Lui è un capitano militare in missione nella ex Jugoslavia con l’obiettivo di catturare un criminale di guerra, l’altro è un giovane pacifista solito a sit-in e manifestazioni contro ogni tipo di iniziativa violenta. Distanti per generazione, scelte di vita e di pensiero, sono in realtà molto più vicini di quanto non possa sembrare. E non solo perché i nostri due protagonisti sono, in realtà, padre e figlio.

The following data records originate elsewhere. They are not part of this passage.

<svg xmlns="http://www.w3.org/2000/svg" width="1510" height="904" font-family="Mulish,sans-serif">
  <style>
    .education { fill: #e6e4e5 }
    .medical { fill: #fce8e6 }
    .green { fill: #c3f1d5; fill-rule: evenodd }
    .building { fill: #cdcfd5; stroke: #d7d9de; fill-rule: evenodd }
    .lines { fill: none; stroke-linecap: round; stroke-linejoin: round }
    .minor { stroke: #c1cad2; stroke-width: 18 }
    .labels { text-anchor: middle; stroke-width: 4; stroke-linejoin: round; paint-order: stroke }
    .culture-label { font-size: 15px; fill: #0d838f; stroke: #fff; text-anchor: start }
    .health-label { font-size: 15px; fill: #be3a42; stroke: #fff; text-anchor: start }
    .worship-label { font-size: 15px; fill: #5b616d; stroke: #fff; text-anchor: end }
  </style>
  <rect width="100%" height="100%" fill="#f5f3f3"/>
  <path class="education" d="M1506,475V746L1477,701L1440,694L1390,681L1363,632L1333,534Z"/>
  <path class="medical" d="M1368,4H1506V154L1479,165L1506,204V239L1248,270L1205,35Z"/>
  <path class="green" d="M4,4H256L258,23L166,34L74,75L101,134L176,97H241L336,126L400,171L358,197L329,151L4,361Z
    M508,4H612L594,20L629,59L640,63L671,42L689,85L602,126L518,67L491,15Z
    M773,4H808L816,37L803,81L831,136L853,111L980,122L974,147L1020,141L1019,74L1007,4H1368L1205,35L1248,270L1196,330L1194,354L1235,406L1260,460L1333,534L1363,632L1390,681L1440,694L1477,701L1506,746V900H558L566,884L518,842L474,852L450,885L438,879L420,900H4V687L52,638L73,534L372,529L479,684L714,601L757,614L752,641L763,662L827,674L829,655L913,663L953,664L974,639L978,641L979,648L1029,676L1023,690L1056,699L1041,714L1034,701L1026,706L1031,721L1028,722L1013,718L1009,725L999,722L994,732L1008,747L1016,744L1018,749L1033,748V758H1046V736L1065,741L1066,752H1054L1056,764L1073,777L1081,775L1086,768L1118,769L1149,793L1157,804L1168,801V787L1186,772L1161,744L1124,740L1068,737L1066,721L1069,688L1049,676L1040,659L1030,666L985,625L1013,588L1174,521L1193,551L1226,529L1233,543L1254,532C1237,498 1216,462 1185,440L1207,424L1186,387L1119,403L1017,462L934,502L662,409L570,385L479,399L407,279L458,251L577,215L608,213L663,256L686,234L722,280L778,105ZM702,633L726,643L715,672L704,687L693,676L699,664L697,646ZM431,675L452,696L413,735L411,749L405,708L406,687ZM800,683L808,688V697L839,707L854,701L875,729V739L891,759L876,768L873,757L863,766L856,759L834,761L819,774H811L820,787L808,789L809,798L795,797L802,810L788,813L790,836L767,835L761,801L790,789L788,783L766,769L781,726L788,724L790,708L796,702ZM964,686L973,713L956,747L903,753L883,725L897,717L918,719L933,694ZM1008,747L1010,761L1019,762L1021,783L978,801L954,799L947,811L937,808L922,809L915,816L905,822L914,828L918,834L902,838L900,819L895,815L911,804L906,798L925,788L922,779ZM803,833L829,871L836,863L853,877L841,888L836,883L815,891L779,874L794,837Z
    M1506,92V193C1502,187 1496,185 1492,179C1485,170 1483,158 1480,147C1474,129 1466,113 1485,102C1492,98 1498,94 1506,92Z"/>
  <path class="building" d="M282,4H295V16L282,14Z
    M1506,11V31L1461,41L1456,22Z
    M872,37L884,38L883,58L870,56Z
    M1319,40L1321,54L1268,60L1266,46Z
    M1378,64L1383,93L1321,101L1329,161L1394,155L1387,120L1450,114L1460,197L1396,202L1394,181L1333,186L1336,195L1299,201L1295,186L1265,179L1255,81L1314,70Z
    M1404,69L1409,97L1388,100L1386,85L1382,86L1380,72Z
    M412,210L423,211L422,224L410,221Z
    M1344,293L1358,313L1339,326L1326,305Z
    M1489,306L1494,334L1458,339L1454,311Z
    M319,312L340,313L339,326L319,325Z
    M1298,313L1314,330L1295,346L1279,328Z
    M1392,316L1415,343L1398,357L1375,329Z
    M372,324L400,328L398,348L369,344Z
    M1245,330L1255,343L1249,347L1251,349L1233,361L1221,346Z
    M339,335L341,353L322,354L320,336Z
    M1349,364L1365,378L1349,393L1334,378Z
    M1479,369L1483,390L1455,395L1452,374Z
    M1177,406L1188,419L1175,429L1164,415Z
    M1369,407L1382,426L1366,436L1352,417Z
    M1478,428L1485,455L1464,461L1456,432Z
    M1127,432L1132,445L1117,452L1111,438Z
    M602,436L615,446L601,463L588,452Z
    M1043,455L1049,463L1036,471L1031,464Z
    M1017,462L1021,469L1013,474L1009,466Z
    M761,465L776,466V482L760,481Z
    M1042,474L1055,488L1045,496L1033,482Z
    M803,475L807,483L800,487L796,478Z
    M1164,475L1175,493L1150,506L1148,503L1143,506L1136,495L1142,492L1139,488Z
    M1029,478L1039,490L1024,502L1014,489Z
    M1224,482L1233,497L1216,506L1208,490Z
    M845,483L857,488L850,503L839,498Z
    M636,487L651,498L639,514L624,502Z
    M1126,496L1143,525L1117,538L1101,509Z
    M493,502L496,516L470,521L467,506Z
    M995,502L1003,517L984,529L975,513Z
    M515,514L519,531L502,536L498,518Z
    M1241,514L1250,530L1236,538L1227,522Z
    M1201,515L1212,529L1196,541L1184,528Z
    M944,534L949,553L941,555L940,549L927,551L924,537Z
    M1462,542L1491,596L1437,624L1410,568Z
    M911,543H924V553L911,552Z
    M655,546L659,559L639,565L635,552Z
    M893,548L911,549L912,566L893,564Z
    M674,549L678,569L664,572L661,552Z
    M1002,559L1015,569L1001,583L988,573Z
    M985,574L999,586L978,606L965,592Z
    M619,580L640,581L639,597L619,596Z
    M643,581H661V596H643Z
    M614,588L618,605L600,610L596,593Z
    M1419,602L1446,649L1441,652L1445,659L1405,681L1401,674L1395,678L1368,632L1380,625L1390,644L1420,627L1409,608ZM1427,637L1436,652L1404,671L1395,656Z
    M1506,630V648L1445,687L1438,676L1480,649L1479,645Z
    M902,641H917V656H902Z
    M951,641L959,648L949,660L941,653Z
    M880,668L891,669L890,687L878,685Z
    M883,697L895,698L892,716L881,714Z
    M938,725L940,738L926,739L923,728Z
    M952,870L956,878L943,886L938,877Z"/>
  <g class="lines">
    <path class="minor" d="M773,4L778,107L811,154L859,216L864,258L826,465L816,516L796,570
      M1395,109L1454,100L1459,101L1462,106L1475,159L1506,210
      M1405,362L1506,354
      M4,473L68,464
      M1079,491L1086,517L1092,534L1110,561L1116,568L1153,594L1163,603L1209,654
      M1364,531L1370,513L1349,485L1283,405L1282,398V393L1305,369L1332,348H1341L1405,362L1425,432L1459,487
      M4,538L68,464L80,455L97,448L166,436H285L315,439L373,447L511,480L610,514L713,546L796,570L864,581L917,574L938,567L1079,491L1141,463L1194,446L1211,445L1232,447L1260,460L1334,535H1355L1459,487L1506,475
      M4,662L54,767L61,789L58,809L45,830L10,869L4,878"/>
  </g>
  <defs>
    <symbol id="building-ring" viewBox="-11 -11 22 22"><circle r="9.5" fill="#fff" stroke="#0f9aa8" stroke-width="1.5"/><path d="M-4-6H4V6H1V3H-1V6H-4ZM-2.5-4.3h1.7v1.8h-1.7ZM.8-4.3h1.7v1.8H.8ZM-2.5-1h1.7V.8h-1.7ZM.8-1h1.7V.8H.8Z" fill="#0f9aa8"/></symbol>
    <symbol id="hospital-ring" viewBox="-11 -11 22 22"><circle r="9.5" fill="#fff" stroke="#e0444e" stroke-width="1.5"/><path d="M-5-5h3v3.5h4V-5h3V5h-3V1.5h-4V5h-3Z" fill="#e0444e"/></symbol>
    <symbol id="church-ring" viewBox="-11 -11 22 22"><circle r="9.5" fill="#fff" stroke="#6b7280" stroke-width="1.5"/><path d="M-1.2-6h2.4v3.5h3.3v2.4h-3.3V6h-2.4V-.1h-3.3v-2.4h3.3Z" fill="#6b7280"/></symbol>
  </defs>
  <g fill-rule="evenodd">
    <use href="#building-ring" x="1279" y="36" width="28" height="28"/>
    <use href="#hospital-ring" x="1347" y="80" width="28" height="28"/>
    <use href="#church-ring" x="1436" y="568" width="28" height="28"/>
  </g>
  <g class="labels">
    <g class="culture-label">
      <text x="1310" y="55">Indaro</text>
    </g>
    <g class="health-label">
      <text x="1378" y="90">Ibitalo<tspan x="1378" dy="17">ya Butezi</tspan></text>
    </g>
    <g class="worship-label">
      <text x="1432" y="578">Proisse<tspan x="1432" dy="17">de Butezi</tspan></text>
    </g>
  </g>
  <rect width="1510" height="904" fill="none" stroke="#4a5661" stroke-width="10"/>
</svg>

Francesco Lagi, autore teatrale, sceneggiatore e già regista di un episodio di 4-4-2 – Il gioco più bello del mondo, dirige una commedia dai contorni farseschi col chiaro intento di prendersi gioco degli estremismi esasperati. I due protagonisti forniscono una buona, e in qualche caso divertente, rappresentazione di quell’atteggiamento ottuso che tutti, prima o poi, abbiamo dovuto incontrare nella vita. L’atteggiamento di chi ha sposato – a ragione o a torto – una visione del mondo, dimenticando sfumature e punti di vista differenti e finendo per ridurre il tutto ad un imperativo svuotato di senso. Nel film, prima che una connotazione politica (mai presente in maniera evidente), la farsa sembra prendere di mira un malcostume (italiano?) tipico, figlio dell’arroganza e della superficialità, come dell’incomunicabilità, fattore quest’ultimo, ben evidenziato nel film dal rapporto fra padre e figlio. Lagi, così, oltre a raccontare a suo modo il mondo delle cosidette "missioni di pace", coglie e ironizza su un atteggiamento, una deriva comportamentale di cui non possiamo non prenderci gioco, senza tuttavia evitare di preoccuparcene. Militarismo, pacifismo, clero e famiglia sono le linee guida di una comédie humaine allo sbaraglio, senza reali punti fermi, in barba alle convinzioni che i personaggi proclamano a gran voce. Il film ha il merito di trasformare il tutto in una piacevole commedia, capace di non prendersi mai troppo sul serio, nonostante i temi importanti messi in campo. A tratti il risultato è quasi esilarante quando Lagi immagina un Che Guevara in crisi (di valori) ciondolarsi dentro un negozio IKEA alla ricerca di una sedia da acquistare o pensare a Maradona come possibile candidato a ricoprire una carica istituzionale.
C’è da rilevare, tuttavia, che Lagi non riesce a trovare la giusta misura e i suoi toni farseschi finiscono per allentare il racconto, rendendolo poco incisivo e mai davvero pungente. Ed è un peccato. Lo si vede soprattutto nella scrittura, quando i principali snodi drammaturgici (la coincidenza della meta di viaggio dei due protagonisti, la cattura del ricercato di guerra) appaiono frettolosi, privi di solida struttura, con qualche deriva decisamente stonata (le incursioni pulp relative al criminale di guerra). Il tutto si salva, in parte, grazie alle interpretazioni degli attori (Silvio Orlandi, Alba Rohrwacher, Filippo Timi, Francesco Brandi) e alla voglia e coraggio di narrare con ironia i tratti grotteschi di una società tutt’altro che immaginaria.
TITOLO ORIGINALE: Missione di pace; REGIA: Francesco Lagi; SCENEGGIATURA: Umberto Contarello, Filippo Gravino, Francesco Lagi, Marco Pettenello; FOTOGRAFIA: Arnaldo Catinari; MONTAGGIO: Danilo Torre; MUSICA: Bugo; PRODUZIONE: Italia; ANNO: 2011; DURATA: 90 min.